While the MRAs spironolactone and eplerenone have both been shown to reduce mortality in heart attack patients with congestive heart failure, very little is known about this treatment in the absence of heart failure – the more common scenario among patients who are hospitalised for myocardial infarction (MI).
Therefore, ALBATROSS (which stands for Aldosterone Lethal effects Blockade in Acute myocardial infarction Treated with or without Reperfusion to improve Outcome and Survival at Six months follow-up) investigated the effects of prolonged MRA therapy initiated early after the onset of MI in a broad population, 92% of whom presented without heart failure.
The study included 1622 patients randomly assigned to standard therapy alone (n=801) or with the addition of MRA therapy (n=802).
The randomisation took place as early as possible, including in ambulances, to allow for early treatment.
Standard therapy included in-hospital medications as well as procedures such as coronary angiography, percutaneous coronary intervention and coronary bypass grafting.
The MRA regimen consisted of an intravenous bolus of potassium canrenoate (200 mg) followed by an initial 25mg of oral spironolactone within 12 to 24 hours, and then daily for 6 months. Spironolactone was not given if either potassium or creatinine concentrations were uncontrolled (> 5•5 mmol.L-1 and >220 µmol.L-1 respectively).
After a median follow-up of 118 days, the primary outcome - a composite of death, resuscitated cardiac arrest, significant ventricular arrhythmia, indication for an implantable defibrillator or new or worsening heart failure at 6-months - occurred at a similar rate in the treatment and control groups (11•8% and 12•2% respectively, hazard ratio [HR] 0•97).However, for the outcome of mortality alone, MRA reduced the odds of death in the subgroup of STEMI (n=1229, HR 0•20, 95% CI, 0.06 to 0.70), but not NSTEMI patients.
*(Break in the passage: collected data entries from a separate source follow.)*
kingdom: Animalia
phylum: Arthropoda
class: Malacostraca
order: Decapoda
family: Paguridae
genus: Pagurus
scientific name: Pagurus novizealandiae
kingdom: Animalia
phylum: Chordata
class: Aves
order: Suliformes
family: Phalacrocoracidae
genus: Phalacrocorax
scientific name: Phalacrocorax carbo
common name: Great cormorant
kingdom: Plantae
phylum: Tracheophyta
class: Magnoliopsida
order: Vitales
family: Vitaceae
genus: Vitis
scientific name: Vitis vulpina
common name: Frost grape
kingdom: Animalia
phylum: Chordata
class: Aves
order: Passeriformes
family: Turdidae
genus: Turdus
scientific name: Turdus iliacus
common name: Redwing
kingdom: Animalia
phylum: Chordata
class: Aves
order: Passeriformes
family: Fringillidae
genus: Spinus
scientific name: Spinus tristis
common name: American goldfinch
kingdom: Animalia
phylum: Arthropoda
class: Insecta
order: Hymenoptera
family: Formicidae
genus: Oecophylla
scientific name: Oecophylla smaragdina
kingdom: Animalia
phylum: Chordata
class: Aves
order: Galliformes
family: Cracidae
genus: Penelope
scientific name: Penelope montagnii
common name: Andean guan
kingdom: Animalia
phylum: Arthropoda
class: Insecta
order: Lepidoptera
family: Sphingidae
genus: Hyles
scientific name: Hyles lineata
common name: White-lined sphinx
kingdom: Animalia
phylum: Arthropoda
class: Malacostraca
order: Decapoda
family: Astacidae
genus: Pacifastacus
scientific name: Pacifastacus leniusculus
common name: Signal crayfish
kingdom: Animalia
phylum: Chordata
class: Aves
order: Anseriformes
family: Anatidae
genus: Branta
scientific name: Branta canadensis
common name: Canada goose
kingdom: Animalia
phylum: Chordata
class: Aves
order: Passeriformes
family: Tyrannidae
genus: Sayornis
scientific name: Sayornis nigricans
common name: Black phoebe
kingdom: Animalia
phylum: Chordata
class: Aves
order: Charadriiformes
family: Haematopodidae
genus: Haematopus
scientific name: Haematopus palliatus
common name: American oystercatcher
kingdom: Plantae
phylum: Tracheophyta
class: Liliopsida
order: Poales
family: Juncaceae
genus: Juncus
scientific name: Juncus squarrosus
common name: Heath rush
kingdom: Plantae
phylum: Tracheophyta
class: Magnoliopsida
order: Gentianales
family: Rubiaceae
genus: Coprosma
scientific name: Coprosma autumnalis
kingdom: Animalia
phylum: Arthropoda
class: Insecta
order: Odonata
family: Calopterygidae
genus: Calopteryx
Caution in interpreting this finding is warranted since the study was not designed to specifically assess STEMI patients, said Professor Montalescot, but he added that a potential benefit of early MR therapy is plausible in STEMI patients, who are “a more homogeneous patient population with more acute and severe myocardial ischemia than NSTEMI”.
The ALBATROSS study, which is the largest study of MRA therapy in MI patients without heart failure, also highlights the relative safety of the MRA regimen used. Adverse events were equally distributed between the two study groups and although rates of hyperkalemia (high plasma potassium) were more common in the MRA group than in the control group, they were lower than what has been previously reported, he concluded.